Dans le cortège des festivités de l'année Beethoven, c'est au tour de Philippe Herreweghe et de son Orchestre des Champs-Élysées d'exposer leur vision de l'immense corpus symphonique. Avec une esthétique aux antipodes d'Andris Nelsons et ses Wiener Philharmoniker par exemple, mais la même rutilance, la même férocité volcanique, tempérée par un admirable travail de fond, de ceux que l'œil exercé ne peut pas distinguer mais qui aura tôt fait de profiter à l'oreille. Par exemple, dans le mouvement quasi pastoral de la Deuxième Symphonie, cette répartition du vibrato entre les différents violonistes de l'ensemble (certains vibrent, d'autre non) pour amplifier la projection tout en conservant ce « grain » presque rugueux, caractéristique de l'usage des cordes en boyau. Ces aménagements sont plus souvent l'apanage des grands orchestres romantiques ; les avoir appliqués à une formation et un effectif classique relève d'une belle ouverture d'esprit.

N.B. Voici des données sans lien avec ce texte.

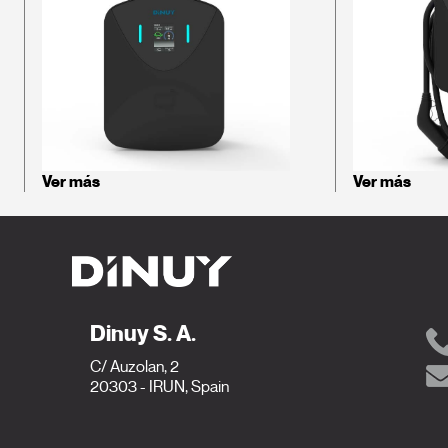
Ver más
Ver más
Dinuy S. A.
C/ Auzolan, 2
20303 - IRUN, Spain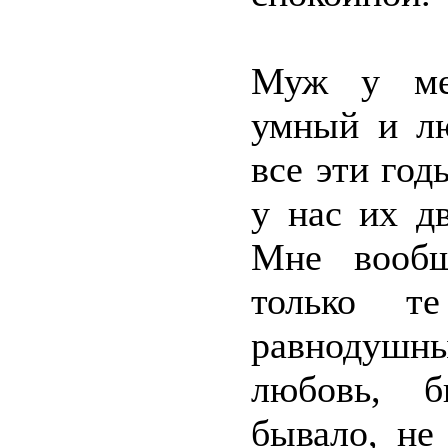
Муж у мен
умный и л
все эти год
у нас их д
Мне вообщ
только т
равнодушны
любовь, б
бывало, не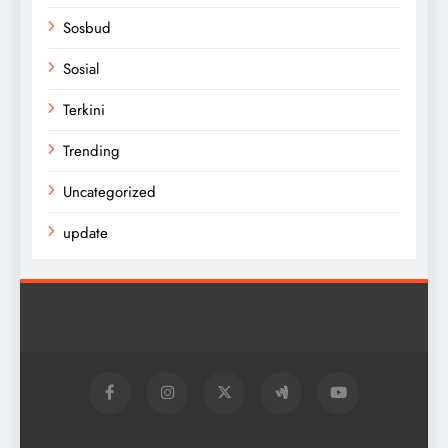
Sosbud
Sosial
Terkini
Trending
Uncategorized
update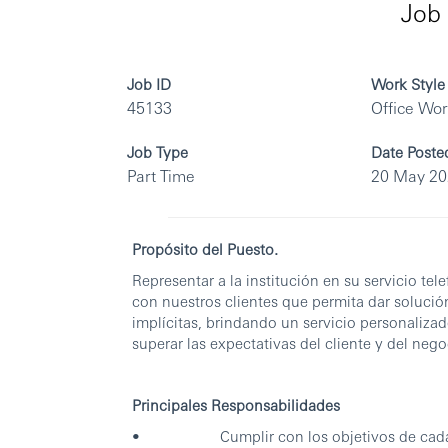
Job 
Job ID
Work Style
45133
Office Wo
Job Type
Date Poste
Part Time
20 May 2
Propósito del Puesto.
Representar a la institución en su servicio te
con nuestros clientes que permita dar solució
implícitas, brindando un servicio personaliza
superar las expectativas del cliente y del nego
Principales Responsabilidades
• Cumplir con los objetivos de cada uno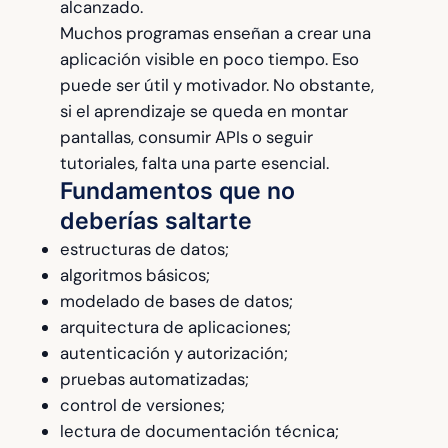
alcanzado.
Muchos programas enseñan a crear una
aplicación visible en poco tiempo. Eso
puede ser útil y motivador. No obstante,
si el aprendizaje se queda en montar
pantallas, consumir APIs o seguir
tutoriales, falta una parte esencial.
Fundamentos que no
deberías saltarte
estructuras de datos;
algoritmos básicos;
modelado de bases de datos;
arquitectura de aplicaciones;
autenticación y autorización;
pruebas automatizadas;
control de versiones;
lectura de documentación técnica;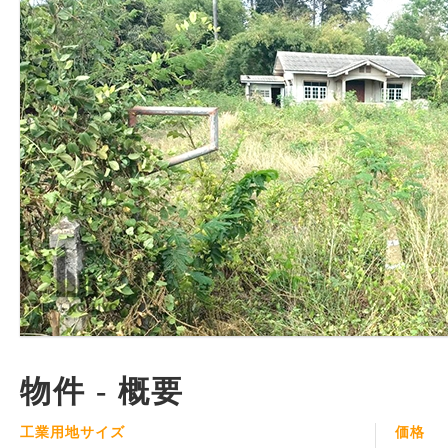
物件 - 概要
工業用地サイズ
価格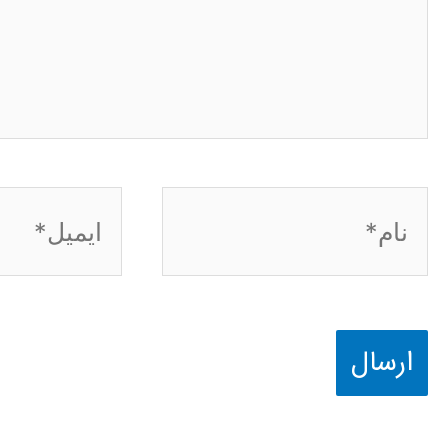
نام*
ایمیل*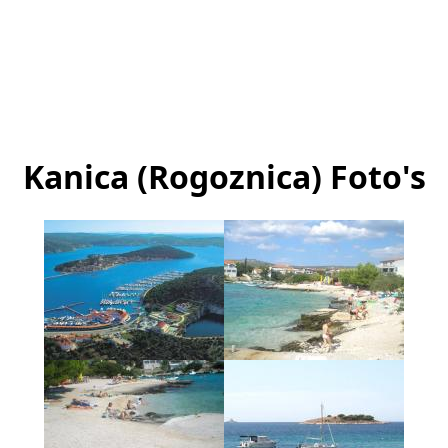
Kanica (Rogoznica) Foto's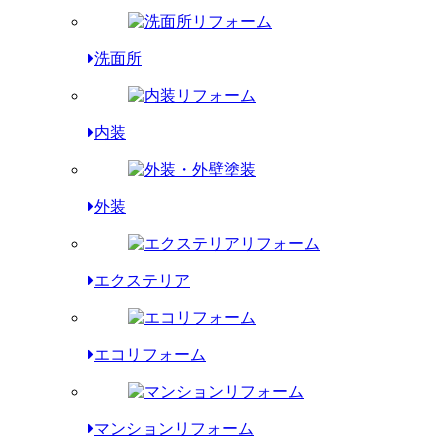
洗面所
内装
外装
エクステリア
エコリフォーム
マンションリフォーム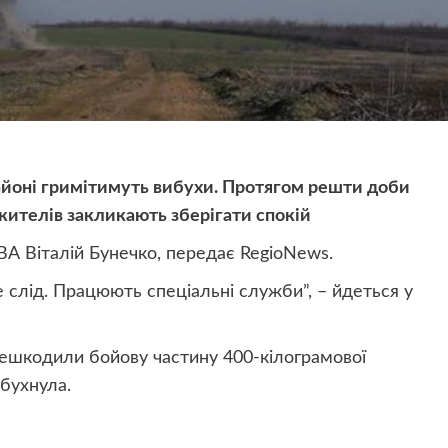
айоні гримітимуть вибухи. Протягом решти доби
ителів закликають зберігати спокій
А Віталій Бунечко, передає RegioNews.
 слід. Працюють спеціальні служби”, – йдеться у
нешкодили бойову частину 400-кілограмової
ибухнула.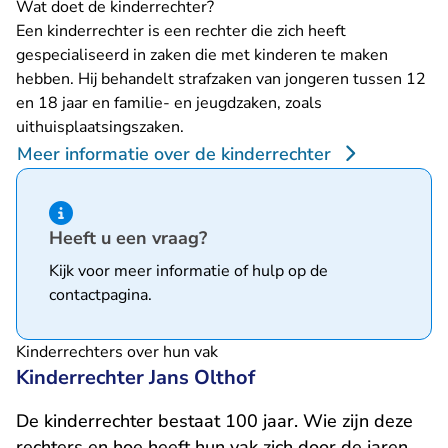
Wat doet de kinderrechter?
Een kinderrechter is een rechter die zich heeft
gespecialiseerd in zaken die met kinderen te maken
hebben. Hij behandelt strafzaken van jongeren tussen 12
en 18 jaar en familie- en jeugdzaken, zoals
uithuisplaatsingszaken.
Meer informatie over de kinderrechter
Hint van type informatie
Heeft u een vraag?
Kijk voor meer informatie of hulp op de
contactpagina
.
Kinderrechters over hun vak
Kinderrechter Jans Olthof
De kinderrechter bestaat 100 jaar. Wie zijn deze
rechters en hoe heeft hun vak zich door de jaren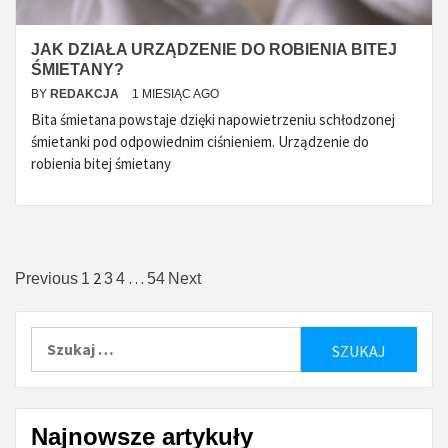
JAK DZIAŁA URZĄDZENIE DO ROBIENIA BITEJ
ŚMIETANY?
BY
REDAKCJA
1 MIESIĄC AGO
Bita śmietana powstaje dzięki napowietrzeniu schłodzonej
śmietanki pod odpowiednim ciśnieniem. Urządzenie do
robienia bitej śmietany
Stronicowanie
2
…
Previous
1
3
4
54
Next
wpisów
Szukaj:
Najnowsze artykuły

Il faut dire que pour s'assurer une telle maîtrise de l'espace sonore, l'ensemble a pu préparer le programme plusieurs jours durant dans le TAP lui-même, salle de résidence de l'orchestre. D'où, certainement, cette qualité de contrastes, entre le dessin très « attacca » des archets, cernant les carrures de Beethoven dans la grande rhétorique herreweghienne, et cette rondeur inattendue, wagnérienne avant l'heure, des trombones dans le finale de la Cinquième Symphonie. Un mot, d'ailleurs, sur les cuivres, et sur le pupitre de cors en particulier, impeccable de savoir-faire dans le maniement des timbres, l'alternance des modes de jeu (bouché ou non) faisant évoluer l'harmonie d'une façon fort intéressante ; on comprend mieux d'où vient l'inspiration d'un François-Xavier Roth, adepte lui aussi d'une telle utilisation du cor naturel.